**KUTIPAN TEKS**
>>

Feature

Kacang Memang Harus Lupa Sama Kulitnya

2 Mins read

Banyak yang sukanya nyinyir jika ada seseorang yang sukses, lantaran berpindah dari suatu grup, tempat kerja, café nongkrong ke tempat lainnya. Seringkali, mereka langsung dijudge dengan dalih kacang lupa sama kulitnya. Yaiyalahh, kalau kacang nggak lupa sama kulitnya mana bisa dimakan. Heu heu.

Siang itu, saya diberi kacang oleh tetangga. Akan tetapi, kacang tersebut masih terbungkus kulitnya yang keras itu lho. Bahkan lengkap dengan lendutnya yang agak bau-bau injakan kaki. Hahaha

Saya memandangi saja kacang-kacang ini, sembari bergumam “kacang kenapa kau sangat bau? Aaihh kacang aku bingung mau aku apakan kau?” tak lama kemudian, ibu saya langsung mengambil kacang-kacang yang ada ditimba tadi, dan digrojok dengan air kran yang sangat keras.

<<

**BAHAN YANG DISEDIAKAN**
>>

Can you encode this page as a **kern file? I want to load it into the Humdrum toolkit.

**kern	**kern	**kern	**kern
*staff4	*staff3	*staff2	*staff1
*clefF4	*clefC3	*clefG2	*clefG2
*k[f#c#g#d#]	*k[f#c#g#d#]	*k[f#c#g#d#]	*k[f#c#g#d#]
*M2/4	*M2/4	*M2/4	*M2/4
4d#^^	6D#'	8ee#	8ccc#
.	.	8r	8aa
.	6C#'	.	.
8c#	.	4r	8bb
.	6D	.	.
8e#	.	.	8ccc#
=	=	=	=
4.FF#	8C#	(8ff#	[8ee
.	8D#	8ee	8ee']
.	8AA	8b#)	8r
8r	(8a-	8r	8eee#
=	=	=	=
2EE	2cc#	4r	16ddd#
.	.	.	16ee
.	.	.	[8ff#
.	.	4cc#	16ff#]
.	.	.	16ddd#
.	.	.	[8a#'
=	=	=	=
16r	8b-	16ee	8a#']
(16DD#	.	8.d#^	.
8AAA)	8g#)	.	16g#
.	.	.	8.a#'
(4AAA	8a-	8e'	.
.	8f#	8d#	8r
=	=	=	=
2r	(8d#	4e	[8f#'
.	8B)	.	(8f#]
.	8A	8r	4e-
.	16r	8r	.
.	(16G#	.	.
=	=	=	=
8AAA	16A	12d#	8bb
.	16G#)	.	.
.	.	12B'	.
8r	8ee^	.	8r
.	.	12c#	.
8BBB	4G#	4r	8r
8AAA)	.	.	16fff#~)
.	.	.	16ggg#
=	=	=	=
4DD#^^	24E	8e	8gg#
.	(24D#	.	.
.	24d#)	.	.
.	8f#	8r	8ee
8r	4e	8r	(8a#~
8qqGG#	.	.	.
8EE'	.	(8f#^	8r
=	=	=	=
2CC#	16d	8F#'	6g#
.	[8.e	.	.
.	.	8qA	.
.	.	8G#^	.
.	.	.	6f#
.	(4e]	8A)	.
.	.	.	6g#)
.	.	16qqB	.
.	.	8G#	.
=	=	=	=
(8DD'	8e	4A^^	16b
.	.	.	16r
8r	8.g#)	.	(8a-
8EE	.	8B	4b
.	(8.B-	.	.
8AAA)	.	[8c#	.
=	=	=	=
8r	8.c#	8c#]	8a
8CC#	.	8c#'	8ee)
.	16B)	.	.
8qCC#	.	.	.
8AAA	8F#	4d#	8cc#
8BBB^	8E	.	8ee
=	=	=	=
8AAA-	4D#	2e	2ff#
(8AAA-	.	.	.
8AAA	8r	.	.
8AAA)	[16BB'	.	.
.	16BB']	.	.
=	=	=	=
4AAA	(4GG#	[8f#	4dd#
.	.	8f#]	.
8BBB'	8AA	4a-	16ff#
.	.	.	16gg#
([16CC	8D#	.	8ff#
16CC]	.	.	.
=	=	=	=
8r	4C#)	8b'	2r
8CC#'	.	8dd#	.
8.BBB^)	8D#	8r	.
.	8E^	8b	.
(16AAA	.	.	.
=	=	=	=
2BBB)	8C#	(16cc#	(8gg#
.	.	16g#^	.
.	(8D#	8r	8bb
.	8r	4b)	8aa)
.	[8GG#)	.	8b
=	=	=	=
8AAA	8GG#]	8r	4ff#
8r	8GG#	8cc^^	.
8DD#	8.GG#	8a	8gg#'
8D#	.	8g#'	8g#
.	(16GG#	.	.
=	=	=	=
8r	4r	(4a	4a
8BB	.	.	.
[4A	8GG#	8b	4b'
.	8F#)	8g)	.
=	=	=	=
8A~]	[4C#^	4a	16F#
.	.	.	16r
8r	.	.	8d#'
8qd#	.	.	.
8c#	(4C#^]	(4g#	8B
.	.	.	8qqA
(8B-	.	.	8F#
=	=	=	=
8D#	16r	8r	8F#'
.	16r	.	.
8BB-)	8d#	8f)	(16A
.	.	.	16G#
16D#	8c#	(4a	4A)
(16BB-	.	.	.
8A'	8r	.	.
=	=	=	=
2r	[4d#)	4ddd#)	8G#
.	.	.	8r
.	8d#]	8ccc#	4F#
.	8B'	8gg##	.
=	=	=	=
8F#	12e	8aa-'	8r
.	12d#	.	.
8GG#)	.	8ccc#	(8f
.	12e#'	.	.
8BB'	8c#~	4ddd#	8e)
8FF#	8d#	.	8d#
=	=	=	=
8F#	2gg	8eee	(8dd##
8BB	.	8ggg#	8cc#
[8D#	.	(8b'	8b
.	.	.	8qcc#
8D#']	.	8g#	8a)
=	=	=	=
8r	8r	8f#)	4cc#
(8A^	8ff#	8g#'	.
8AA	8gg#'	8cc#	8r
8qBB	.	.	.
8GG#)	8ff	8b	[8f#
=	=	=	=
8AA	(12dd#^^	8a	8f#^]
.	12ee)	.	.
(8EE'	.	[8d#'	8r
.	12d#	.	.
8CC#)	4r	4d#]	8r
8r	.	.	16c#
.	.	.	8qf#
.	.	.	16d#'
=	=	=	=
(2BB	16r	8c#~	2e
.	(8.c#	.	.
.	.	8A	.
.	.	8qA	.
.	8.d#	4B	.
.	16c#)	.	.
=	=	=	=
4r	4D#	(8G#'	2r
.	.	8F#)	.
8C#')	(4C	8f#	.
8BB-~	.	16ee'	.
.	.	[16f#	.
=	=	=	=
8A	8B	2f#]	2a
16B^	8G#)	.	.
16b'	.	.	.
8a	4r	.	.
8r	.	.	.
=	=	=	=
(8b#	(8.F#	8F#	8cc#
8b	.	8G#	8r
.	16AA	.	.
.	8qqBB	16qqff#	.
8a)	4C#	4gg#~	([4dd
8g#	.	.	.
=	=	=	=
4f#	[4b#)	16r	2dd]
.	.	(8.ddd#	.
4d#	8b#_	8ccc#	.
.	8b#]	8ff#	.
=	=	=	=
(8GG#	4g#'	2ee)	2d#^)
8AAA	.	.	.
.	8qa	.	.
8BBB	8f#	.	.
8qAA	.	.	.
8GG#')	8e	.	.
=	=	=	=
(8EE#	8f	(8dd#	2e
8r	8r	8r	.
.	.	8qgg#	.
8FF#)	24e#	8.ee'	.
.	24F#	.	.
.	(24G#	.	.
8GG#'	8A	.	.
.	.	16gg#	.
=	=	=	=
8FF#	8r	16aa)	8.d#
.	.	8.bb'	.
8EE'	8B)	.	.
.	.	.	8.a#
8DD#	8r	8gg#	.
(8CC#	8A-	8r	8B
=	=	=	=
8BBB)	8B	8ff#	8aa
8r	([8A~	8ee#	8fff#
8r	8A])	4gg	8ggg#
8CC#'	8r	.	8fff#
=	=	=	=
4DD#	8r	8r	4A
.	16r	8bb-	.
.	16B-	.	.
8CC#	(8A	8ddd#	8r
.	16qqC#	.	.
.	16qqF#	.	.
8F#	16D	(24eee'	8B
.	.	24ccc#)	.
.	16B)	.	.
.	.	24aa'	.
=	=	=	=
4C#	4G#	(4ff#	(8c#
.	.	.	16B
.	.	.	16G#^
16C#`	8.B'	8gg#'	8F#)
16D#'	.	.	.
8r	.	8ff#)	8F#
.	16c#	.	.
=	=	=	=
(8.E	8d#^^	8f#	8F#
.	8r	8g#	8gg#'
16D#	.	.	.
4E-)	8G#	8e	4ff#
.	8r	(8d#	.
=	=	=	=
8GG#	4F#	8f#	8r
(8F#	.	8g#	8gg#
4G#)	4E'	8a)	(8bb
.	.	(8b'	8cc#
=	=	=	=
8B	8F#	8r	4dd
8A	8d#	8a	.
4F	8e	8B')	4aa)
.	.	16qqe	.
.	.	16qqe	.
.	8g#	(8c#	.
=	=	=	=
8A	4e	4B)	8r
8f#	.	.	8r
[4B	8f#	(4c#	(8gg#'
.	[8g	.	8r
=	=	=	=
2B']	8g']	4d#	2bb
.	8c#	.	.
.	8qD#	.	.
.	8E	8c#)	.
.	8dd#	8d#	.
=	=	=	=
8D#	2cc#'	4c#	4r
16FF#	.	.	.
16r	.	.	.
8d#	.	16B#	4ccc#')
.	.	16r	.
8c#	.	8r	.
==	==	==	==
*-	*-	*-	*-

<<

**PETUNJUK PENGERJAAN**
A - Tampilkan tanpa perubahan bagian dari tulisan tentang kacang dan kulitnya, yakni bagian yang dibuka dengan kata-kata yang memuat "Saya memandangi saja" dan ditutup dengan "yang sangat keras.".
B - Teruskan tulisan tentang kacang dan kulitnya, dimulai setelah kalimat terakhir yang tercantum.

**JAWABAN PER TUGAS**
A -
Saya memandangi saja kacang-kacang ini, sembari bergumam “kacang kenapa kau sangat bau? Aaihh kacang aku bingung mau aku apakan kau?” tak lama kemudian, ibu saya langsung mengambil kacang-kacang yang ada ditimba tadi, dan digrojok dengan air kran yang sangat keras.

B -
Saya sangat spontan bertanya “lho kacange kate diapakne?” terdengar jawaban yang agak kesel karena saya dari tadi hanya diam, “Ya dibersihkan to, terus dimasak ben iso digawe rujak, sambel pecel, digoreng tok yo enak.”

Dari kejadian siang itu saya teringat suatu kisah beberapa orang yang dibuli karena dia lebih sukses ketika meninggalkan tempat lamanya. Karena merasa bahwa orang yang meninggalkan tempat semulanya itu, dinilai sombong banget. Udah nggak mau kumpul dengan grup yang dulu. Iri bilang boss, aseekk.

Sehingga, langsung dijudge dengan kacang lupa sama kulitnya. Yaiyalahh, kalau kacang nggak lupa sama kulitnya mana bisa dimakan. Padahal, stigma pemikiran seperti itu, adalah omongan-omongan orang yang iri, gaiss. Kacang itu, sebenarnya memiliki filosofi yang sangat indah, apalagi bisa diterapkan pada kehidupan.

Coba bayangkan saja, ketika kacang masih menetap dan tidak bisa mengelupas dari kulitnya. Apa yang akan terjadi? Yapss, kacang akan membusuk dan tidak ada artinya sama sekali. Hikss.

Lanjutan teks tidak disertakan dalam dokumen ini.